**DIRECTIONS:** Each line of the records that holds the word "Europe" should be copied out.

GIVEN INFORMATION Start Marker

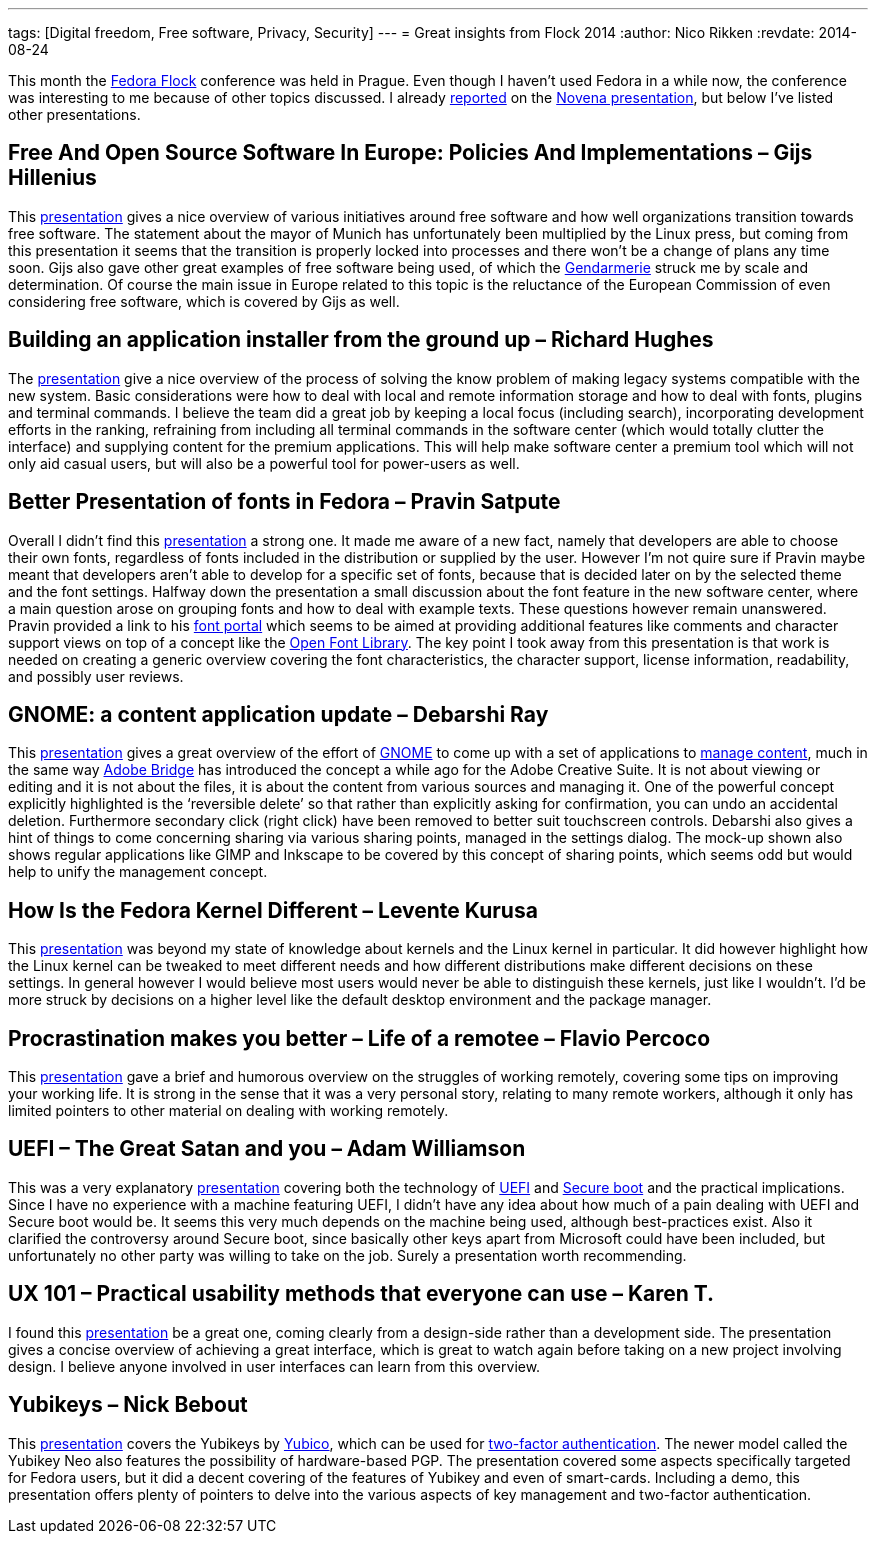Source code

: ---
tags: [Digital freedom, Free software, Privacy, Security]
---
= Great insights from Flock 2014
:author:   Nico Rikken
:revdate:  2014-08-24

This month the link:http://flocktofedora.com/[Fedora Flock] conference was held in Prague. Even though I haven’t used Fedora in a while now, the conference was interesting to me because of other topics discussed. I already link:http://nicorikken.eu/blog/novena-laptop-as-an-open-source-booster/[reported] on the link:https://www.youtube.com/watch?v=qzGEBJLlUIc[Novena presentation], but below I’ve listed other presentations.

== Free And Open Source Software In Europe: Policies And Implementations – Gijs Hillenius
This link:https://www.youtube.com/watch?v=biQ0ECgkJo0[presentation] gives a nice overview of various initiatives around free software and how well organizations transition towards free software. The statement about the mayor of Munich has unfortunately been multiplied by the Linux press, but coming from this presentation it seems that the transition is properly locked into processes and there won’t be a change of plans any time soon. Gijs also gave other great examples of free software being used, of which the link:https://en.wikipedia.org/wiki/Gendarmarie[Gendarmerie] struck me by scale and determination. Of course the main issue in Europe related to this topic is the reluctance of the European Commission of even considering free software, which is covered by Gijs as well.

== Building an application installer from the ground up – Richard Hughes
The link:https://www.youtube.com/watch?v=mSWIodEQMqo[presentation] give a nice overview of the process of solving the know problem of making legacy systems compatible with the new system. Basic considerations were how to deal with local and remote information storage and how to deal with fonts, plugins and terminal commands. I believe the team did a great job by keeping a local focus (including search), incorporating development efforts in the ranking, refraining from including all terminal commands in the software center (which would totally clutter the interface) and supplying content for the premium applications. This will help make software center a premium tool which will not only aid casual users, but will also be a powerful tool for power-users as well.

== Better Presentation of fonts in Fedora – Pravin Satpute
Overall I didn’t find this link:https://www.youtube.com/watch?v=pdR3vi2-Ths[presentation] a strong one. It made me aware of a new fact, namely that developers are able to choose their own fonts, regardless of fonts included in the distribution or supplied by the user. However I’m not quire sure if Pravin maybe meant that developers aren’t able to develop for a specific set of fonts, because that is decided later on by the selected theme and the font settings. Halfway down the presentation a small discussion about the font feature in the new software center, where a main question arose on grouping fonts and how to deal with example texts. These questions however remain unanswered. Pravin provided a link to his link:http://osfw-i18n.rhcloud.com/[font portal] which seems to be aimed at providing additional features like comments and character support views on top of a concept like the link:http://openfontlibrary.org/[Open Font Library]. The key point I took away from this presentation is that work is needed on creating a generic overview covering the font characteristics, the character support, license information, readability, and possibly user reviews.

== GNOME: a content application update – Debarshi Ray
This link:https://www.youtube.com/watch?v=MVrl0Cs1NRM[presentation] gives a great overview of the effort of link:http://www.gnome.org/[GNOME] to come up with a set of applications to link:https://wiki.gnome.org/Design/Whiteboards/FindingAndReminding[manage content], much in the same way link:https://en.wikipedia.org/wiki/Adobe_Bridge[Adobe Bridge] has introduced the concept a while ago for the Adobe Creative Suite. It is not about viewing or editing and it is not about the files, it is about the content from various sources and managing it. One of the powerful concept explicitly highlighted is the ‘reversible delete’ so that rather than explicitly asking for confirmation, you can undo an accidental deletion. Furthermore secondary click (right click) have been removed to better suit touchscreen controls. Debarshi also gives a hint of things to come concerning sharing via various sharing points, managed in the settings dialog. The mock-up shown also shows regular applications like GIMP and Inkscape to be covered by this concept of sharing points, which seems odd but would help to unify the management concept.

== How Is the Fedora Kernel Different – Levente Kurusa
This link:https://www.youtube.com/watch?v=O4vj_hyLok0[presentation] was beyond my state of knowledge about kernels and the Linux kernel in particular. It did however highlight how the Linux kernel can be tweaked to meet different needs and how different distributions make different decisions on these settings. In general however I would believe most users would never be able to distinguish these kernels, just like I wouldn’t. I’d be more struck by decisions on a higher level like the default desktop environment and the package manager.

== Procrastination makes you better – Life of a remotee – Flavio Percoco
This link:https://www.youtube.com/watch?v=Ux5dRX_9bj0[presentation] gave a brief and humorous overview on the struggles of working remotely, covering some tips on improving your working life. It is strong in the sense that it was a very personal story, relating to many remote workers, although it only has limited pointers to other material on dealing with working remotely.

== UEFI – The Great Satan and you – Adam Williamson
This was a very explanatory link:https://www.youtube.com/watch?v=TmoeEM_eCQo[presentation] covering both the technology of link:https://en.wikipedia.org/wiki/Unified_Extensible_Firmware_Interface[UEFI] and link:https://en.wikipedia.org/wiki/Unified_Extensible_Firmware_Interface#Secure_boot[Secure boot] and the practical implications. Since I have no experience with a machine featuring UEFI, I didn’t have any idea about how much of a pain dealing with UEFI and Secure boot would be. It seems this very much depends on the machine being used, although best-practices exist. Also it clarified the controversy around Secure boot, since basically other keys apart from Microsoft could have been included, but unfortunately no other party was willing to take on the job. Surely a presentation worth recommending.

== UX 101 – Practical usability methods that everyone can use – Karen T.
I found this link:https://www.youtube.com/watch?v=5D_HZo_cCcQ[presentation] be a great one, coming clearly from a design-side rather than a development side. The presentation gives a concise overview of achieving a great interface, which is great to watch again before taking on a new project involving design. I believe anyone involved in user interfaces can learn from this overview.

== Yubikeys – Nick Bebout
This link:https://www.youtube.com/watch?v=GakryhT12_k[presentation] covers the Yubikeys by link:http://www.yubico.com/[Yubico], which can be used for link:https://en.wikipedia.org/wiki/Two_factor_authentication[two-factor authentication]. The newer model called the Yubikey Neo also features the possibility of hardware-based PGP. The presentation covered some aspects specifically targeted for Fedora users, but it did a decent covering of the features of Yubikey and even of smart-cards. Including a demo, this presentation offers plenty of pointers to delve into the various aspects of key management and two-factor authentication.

GIVEN INFORMATION End Marker
GIVEN INFORMATION Start Marker

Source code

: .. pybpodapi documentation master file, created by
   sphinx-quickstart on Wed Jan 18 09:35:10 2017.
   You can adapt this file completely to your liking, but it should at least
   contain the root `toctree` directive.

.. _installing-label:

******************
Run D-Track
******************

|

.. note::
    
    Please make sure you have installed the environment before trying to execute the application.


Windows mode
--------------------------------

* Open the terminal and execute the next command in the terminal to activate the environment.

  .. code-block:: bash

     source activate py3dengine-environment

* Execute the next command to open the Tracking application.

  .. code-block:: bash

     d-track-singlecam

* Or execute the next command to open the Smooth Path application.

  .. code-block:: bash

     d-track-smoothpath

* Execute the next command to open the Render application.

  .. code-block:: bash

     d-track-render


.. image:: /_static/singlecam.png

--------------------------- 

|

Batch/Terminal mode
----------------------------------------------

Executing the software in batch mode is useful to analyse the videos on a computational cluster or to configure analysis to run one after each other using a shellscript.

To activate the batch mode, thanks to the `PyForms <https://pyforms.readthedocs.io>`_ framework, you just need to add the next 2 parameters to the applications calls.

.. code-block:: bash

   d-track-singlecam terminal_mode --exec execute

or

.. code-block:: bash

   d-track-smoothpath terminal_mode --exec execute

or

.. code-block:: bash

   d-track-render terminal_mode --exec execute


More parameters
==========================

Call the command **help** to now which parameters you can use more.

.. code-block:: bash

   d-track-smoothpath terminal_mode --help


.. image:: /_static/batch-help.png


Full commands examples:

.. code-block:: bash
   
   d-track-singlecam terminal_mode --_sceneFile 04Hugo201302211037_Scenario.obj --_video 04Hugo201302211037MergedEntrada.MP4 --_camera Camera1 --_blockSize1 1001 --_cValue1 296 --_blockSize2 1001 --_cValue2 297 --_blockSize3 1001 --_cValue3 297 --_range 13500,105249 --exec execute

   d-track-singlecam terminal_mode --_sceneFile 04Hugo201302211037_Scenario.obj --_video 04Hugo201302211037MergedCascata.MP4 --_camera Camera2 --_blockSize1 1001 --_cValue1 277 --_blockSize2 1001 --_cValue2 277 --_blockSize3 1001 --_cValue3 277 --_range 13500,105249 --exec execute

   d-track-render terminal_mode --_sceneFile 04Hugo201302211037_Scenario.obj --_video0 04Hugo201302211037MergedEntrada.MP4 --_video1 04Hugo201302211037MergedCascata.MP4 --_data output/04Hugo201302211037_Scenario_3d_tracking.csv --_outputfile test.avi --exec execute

GIVEN INFORMATION End Marker

**WRITTEN RESPONSE:**
== Free And Open Source Software In Europe: Policies And Implementations – Gijs Hillenius
This link:https://www.youtube.com/watch?v=biQ0ECgkJo0[presentation] gives a nice overview of various initiatives around free software and how well organizations transition towards free software. The statement about the mayor of Munich has unfortunately been multiplied by the Linux press, but coming from this presentation it seems that the transition is properly locked into processes and there won’t be a change of plans any time soon. Gijs also gave other great examples of free software being used, of which the link:https://en.wikipedia.org/wiki/Gendarmarie[Gendarmerie] struck me by scale and determination. Of course the main issue in Europe related to this topic is the reluctance of the European Commission of even considering free software, which is covered by Gijs as well.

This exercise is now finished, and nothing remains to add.